Toutes les situations existent. Il y a également de nombreuses situations où j'ai pu accorder des droits supérieurs à ceux proposés par l'ASE, et ces décisions se sont très bien déroulées. Ces droits ne se traduisent pas nécessairement par des échecs. Parfois, les juges des enfants ont permis de faire avancer des situations et ont conduit l'ASE à proposer le retour de l'enfant chez ses parents six mois, un an, voire deux ans après. Il est difficile de juger les situations uniquement à travers le prisme de celles qui se sont dégradées par la suite. D'autres situations évoluent différemment. Nous n'avons pas la prétention de toujours prendre la bonne décision. En tant que juges des enfants, nous essayons de prendre la décision la plus juste en fonction des éléments qui nous sont fournis. La protection de l'enfant demeure au centre des décisions, mais il est également essentiel de procéder à une analyse fine des situations et de disposer d'éléments objectifs permettant de prendre des décisions éclairées.

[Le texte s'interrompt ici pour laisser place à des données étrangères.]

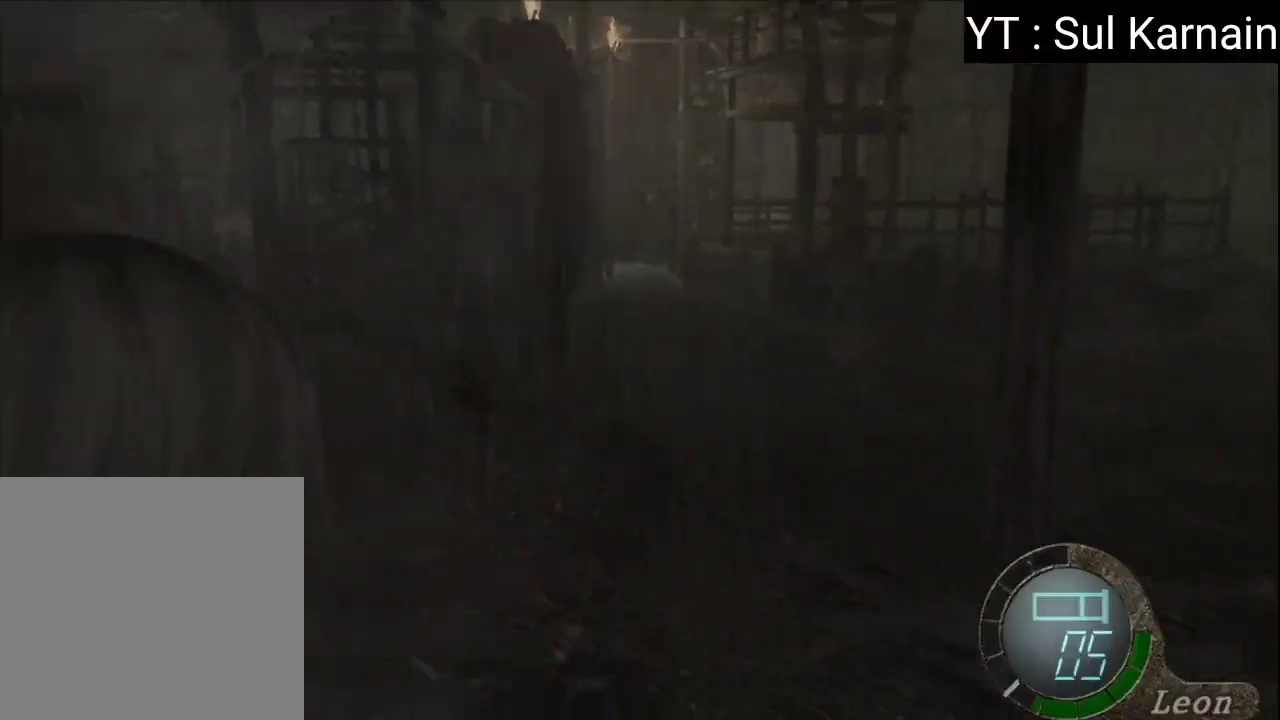
{"buttons": [], "left_stick": "up", "right_stick": "center", "events": [[17, "left_stick", "down"], [417, "left_stick", "center"], [483, "left_stick", "up"]]}
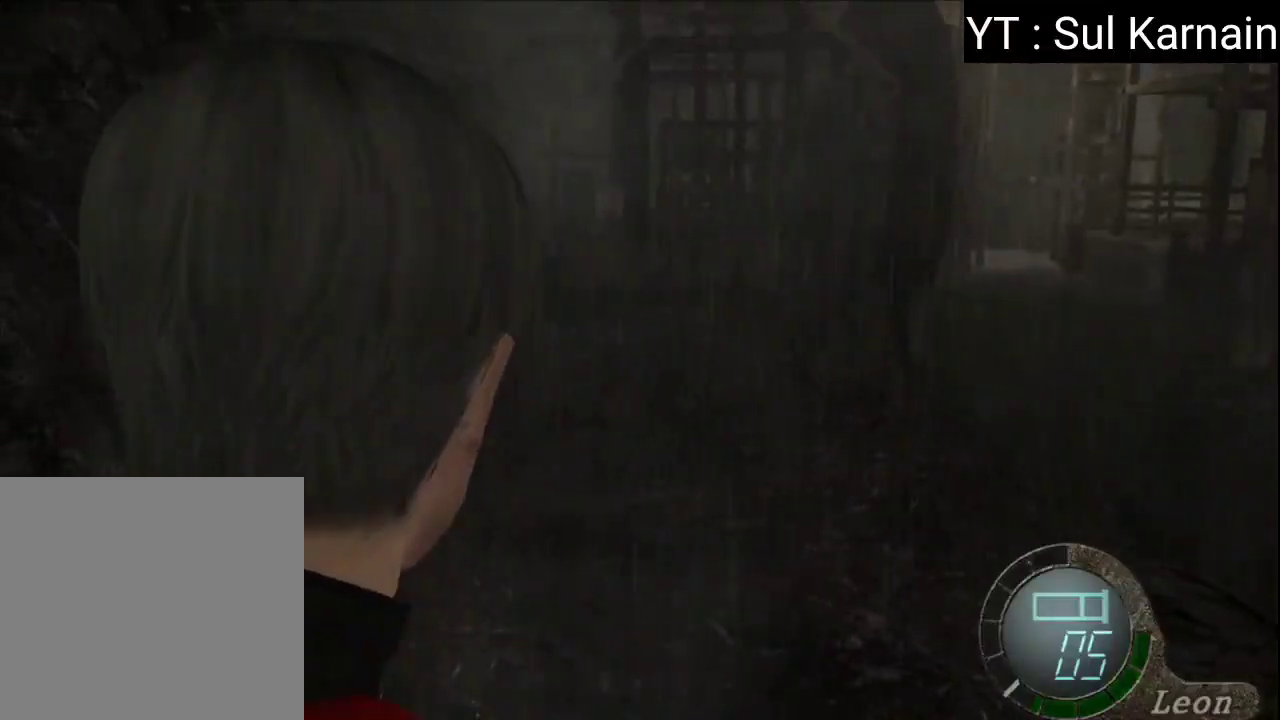
{"buttons": [], "left_stick": "center", "right_stick": "center", "events": [[233, "left_stick", "center"], [267, "START", "down"], [400, "START", "up"]]}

La question de la stabilité des parcours est également primordiale. Nous rencontrons des difficultés à appliquer pleinement tous les cadres existants. Il s'agit d'abord de co-construire avec les parents dès le départ, de pouvoir évaluer précisément ce qui est réalisable ou non, et ensuite de déterminer de manière rigoureuse l'incapacité parentale durable et d'en tenir compte. Il est indéniable que des progrès sont faits dans ce domaine. Les lois existent. Tant que l'on est chez le juge des enfants, nous travaillons sur la parentalité. C'est une réalité incontournable. Si nous ne pouvons plus travailler sur la parentalité, nous sortons du cadre du juge des enfants, ce qui signifie qu'à un moment donné, il faut stabiliser la situation autrement, par une adaptation du statut. Le temps du juge des enfants se situe entre les mesures administratives actuelles, le retour de l'enfant dans sa famille, la fin de la procédure et l'adaptation du statut. Cependant, pour une grande majorité des enfants relevant de la protection de l'enfance, le temps du juge des enfants ne s'achève pas. Nous ne parvenons ni à clore la procédure, ni à adapter le statut. Par conséquent, une réflexion collective s'impose sur ce sujet.